Millard also hopes to have parents in attendance who can voice valuable input and serve as a support unit for faculty, but they will have more limited involvement when confidentiality is at risk.

Eleventh grade English teacher Jan Gottschalk hopes SAIL students will act as peer mentors who offer “positive reinforcement about the importance of being responsible for one’s own work and not replicating the work of others.”

“I’ve learned I must be more vigilant than I ever thought,” Gottschalk said about some of the preemptive measures she takes to prevent cheating.

Some examples of what she calls the “unfortunate need to patrol” include moving desks and students around the room, ensuring backpacks are appropriately put away and scrambling questions on tests. Gottschalk also makes sure students are aware that their papers will be put through a digital assessment and plagiarism detection Web site called TurnItIn.com.

In a recent survey printed in JagWire, the Carrboro High student newspaper, 75 percent of 141 students polled admitted to academic cheating.

Carrboro High junior Emile Toscano said, “I think [the AIC] is a good idea. Cheating isn’t that bad here, but it definitely happens.”

Gottschalk also said that she thinks it is important for the AIC and the school as a whole to define what cheating is in very specific terms.

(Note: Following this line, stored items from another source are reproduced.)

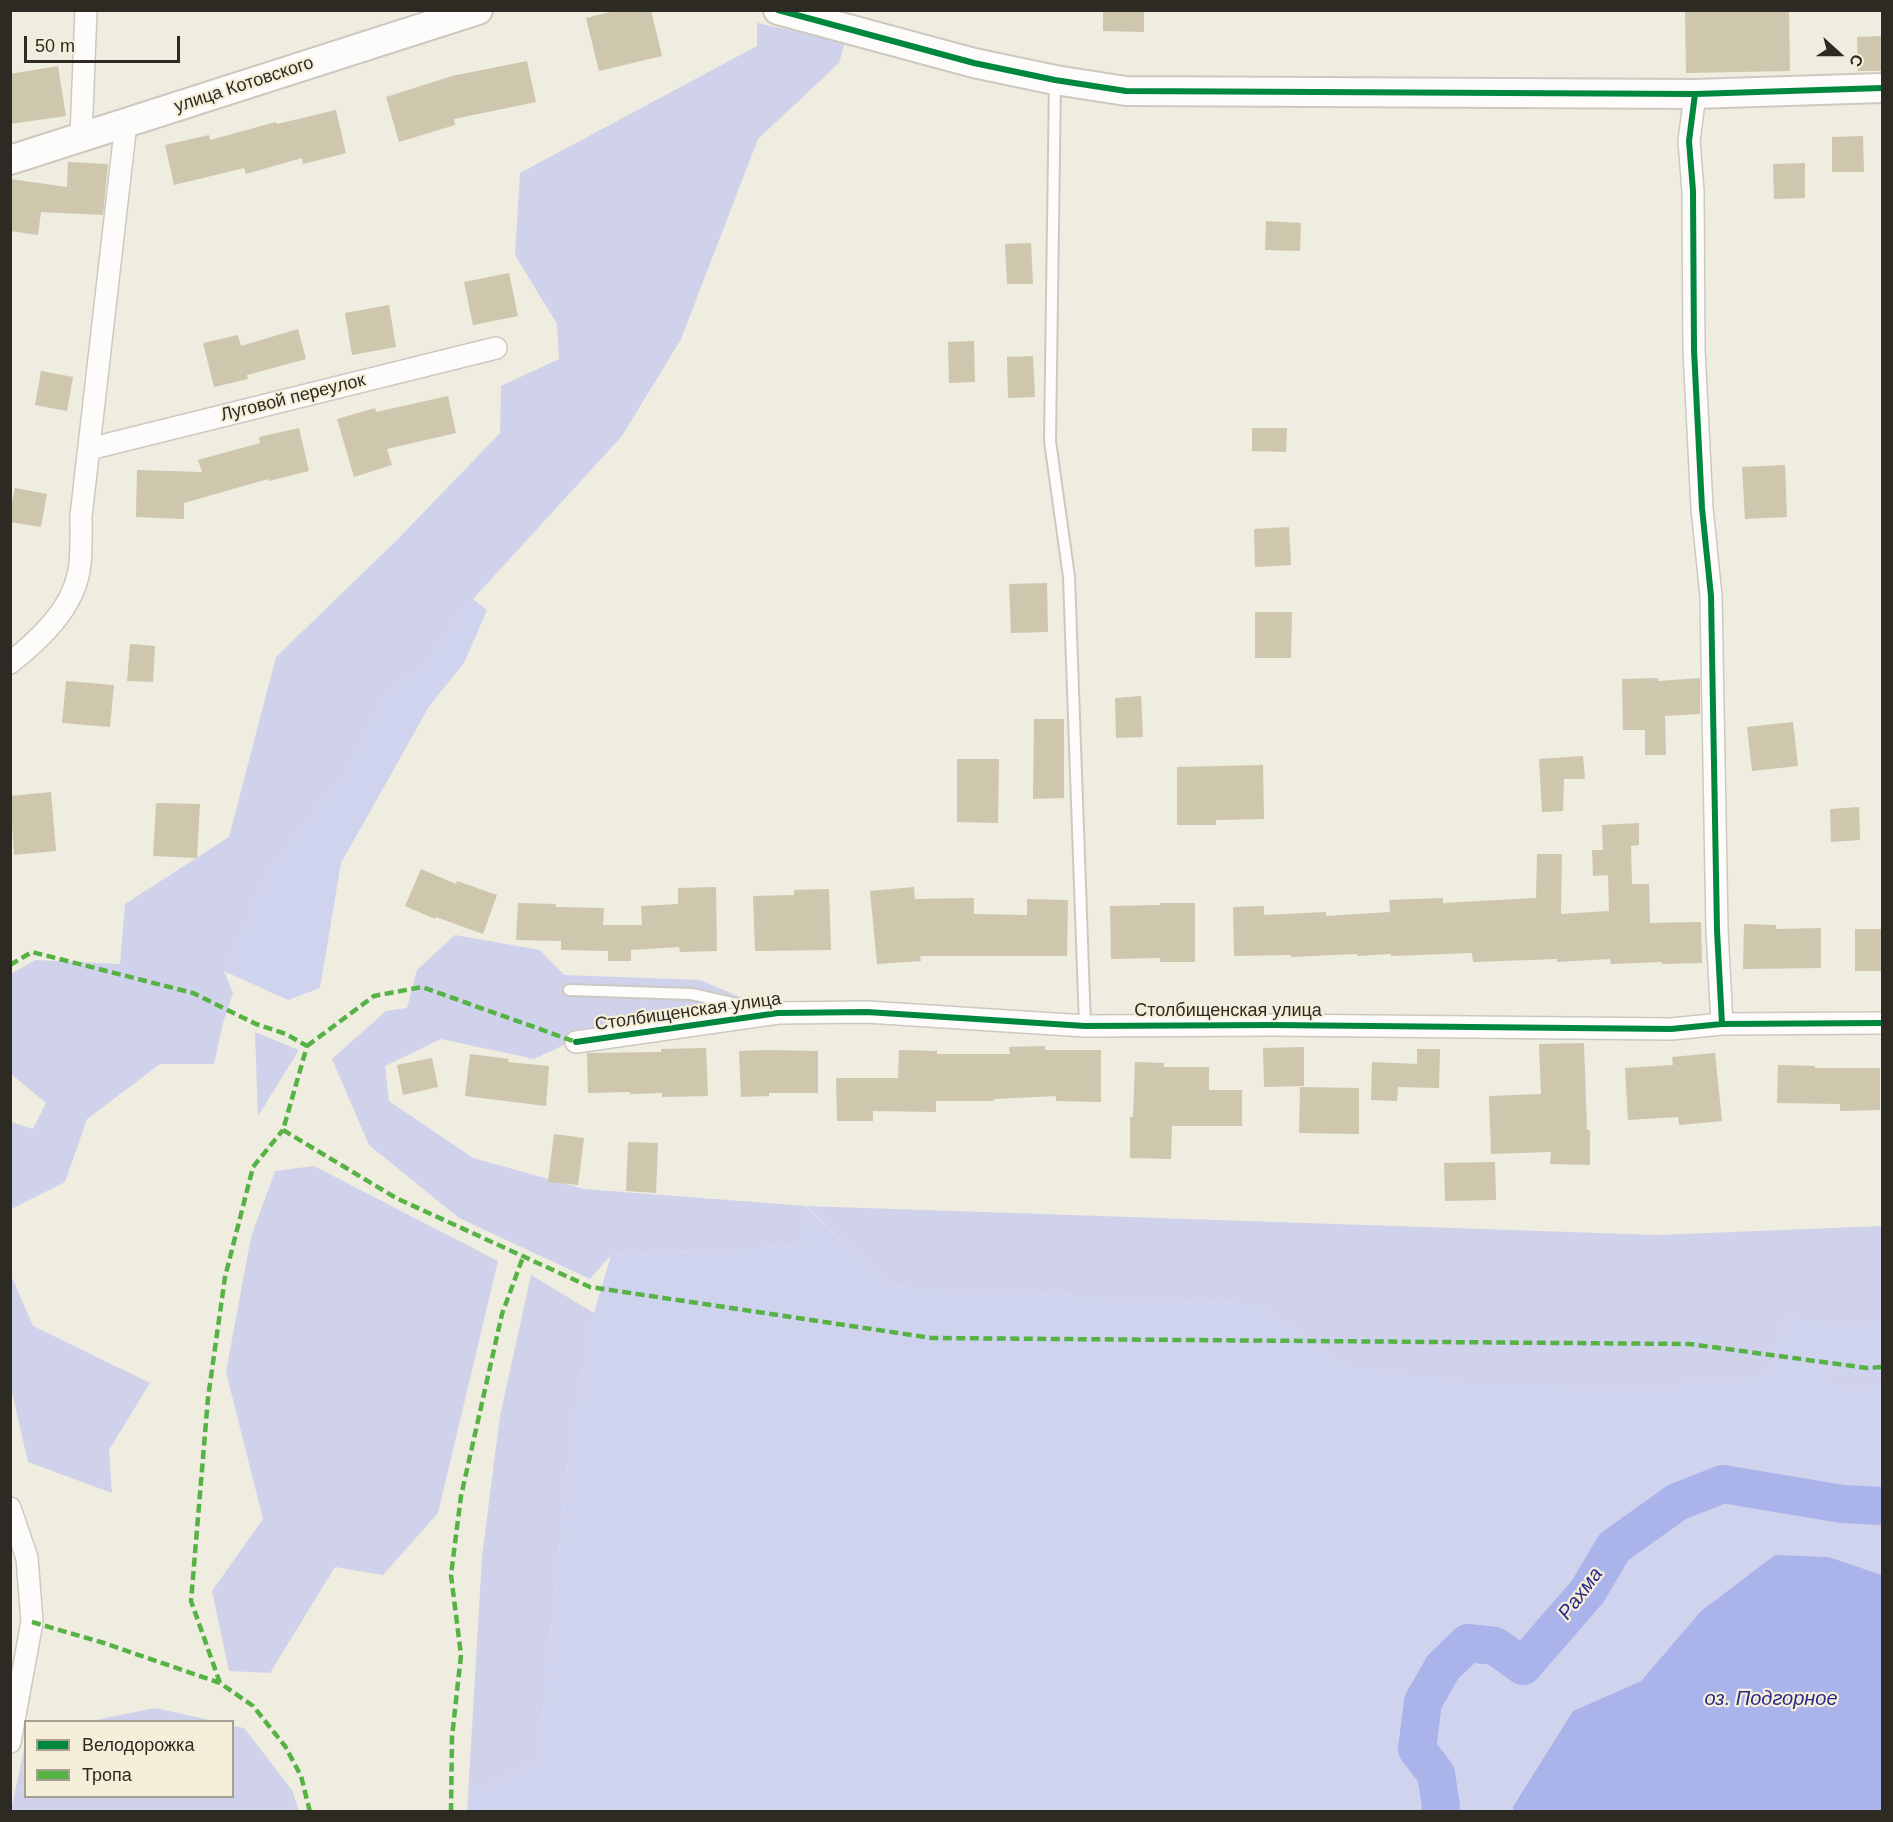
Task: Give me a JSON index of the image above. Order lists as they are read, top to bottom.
{
  "streets": {
    "street": ["улица Котовского", "Луговой переулок", "Столбищенская улица"]
  },
  "water": ["Рахма", "оз. Подгорное"],
  "legend": ["Велодорожка", "Тропа"],
  "scale_bar": "50 m",
  "north": "right"
}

The AIC at East Chapel Hill High has determined that cheating includes such acts as copying homework, plagiarizing a paper and failing to show up in class to avoid taking a test.

As part of the efforts to educate students about academic honor, Millard said SAIL students will be responsible for constructing and hanging placards throughout the school that promote and define honor, as well as guiding their peers about how to deal with the pressures of high school academics.

This summer, Principal Thomas plans to revise the Carrboro High Student Handbook with a heavier focus on academic integrity and formally address these issues.

“We want to have our students really being ambassadors and examples of what to do and not do so we don’t have to face an issue quite this big,” Thomas said.